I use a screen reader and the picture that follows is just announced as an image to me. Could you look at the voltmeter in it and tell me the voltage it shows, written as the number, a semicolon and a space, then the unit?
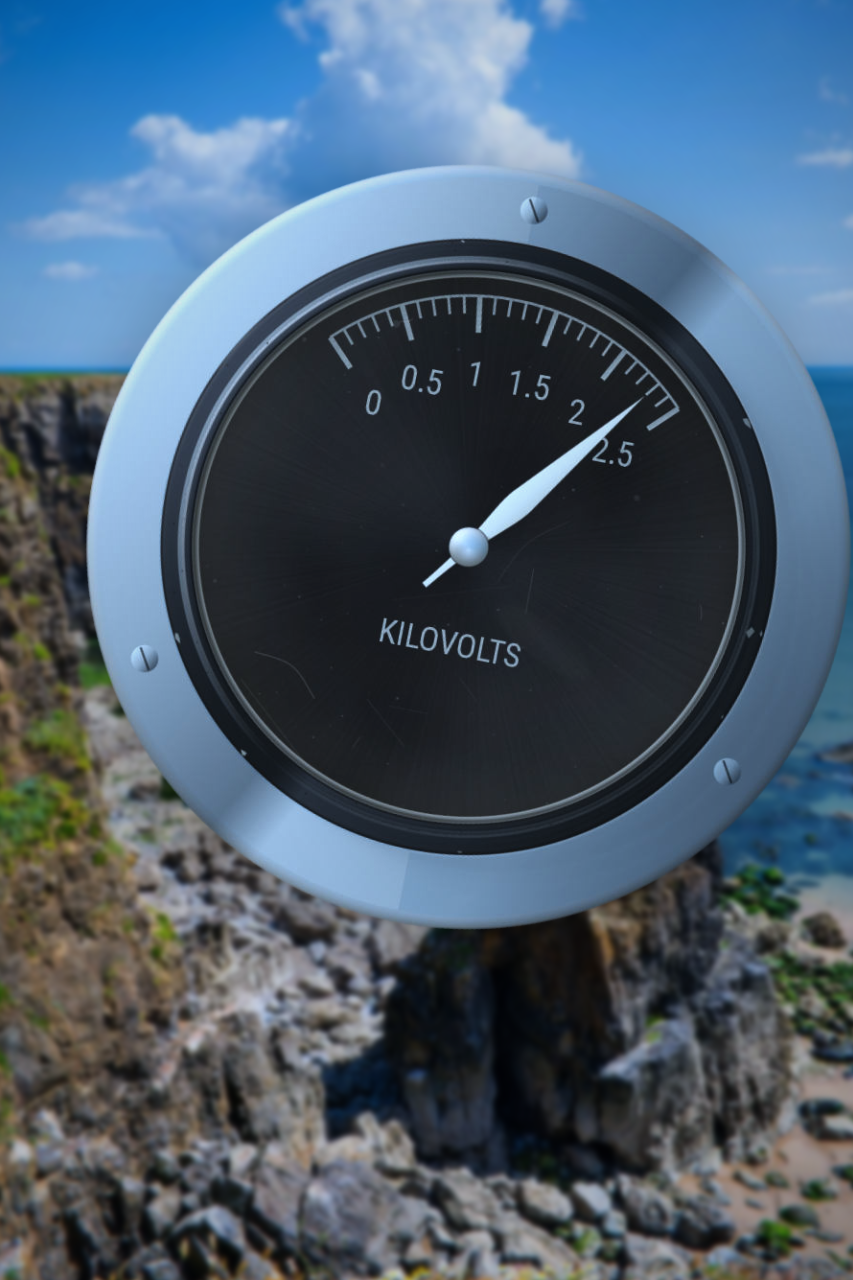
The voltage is 2.3; kV
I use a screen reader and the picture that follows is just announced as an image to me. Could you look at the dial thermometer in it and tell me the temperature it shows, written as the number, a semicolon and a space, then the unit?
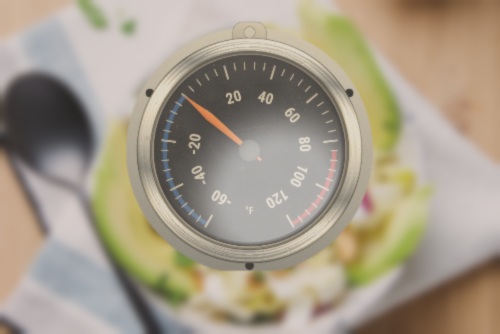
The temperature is 0; °F
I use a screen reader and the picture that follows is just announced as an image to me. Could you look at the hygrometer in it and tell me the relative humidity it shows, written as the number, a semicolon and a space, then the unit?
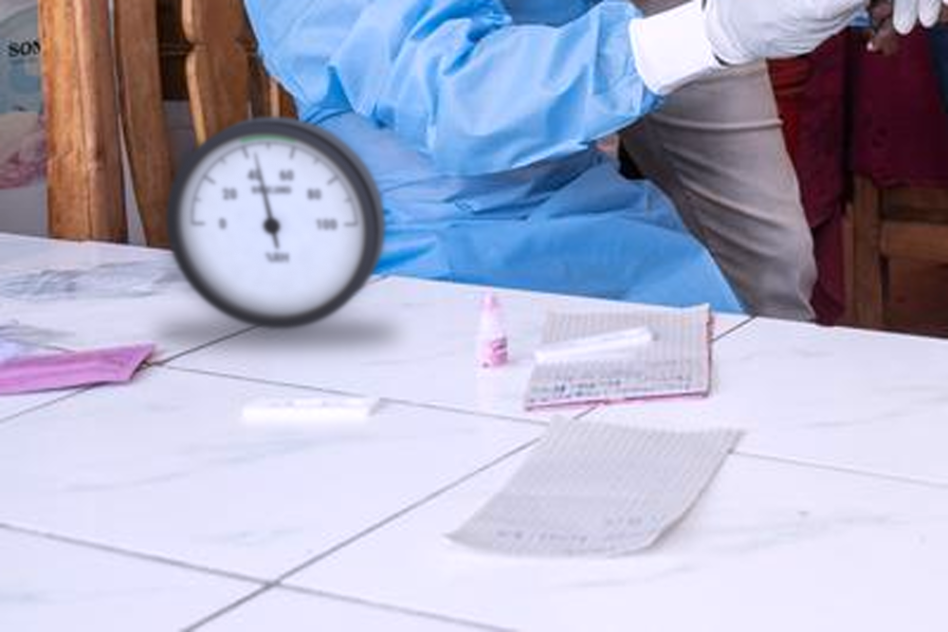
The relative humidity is 45; %
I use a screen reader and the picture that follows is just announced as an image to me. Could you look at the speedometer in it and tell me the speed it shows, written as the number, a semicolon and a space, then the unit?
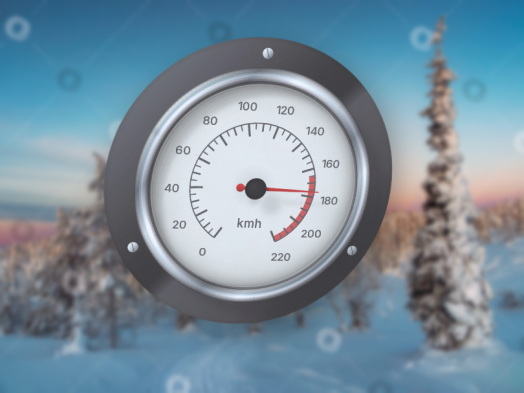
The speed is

+===+

Work order — Change every "semicolon" in the entries above to "colon" and copy the entries out again with nothing else altered. Leave the pictures out.

Task result —
I use a screen reader and the picture that follows is just announced as an image to me. Could you look at the voltmeter in it and tell me the voltage it shows, written as the number, a colon and a space, then the unit?
The voltage is 2.3; kV
I use a screen reader and the picture that follows is just announced as an image to me. Could you look at the dial thermometer in it and tell me the temperature it shows, written as the number, a colon and a space, then the unit?
The temperature is 0; °F
I use a screen reader and the picture that follows is just announced as an image to me. Could you look at the hygrometer in it and tell me the relative humidity it shows, written as the number, a colon and a space, then the unit?
The relative humidity is 45; %
I use a screen reader and the picture that follows is just announced as an image to me. Could you look at the speedometer in it and tell me the speed it shows, written as the number, a colon and a space, then the unit?
The speed is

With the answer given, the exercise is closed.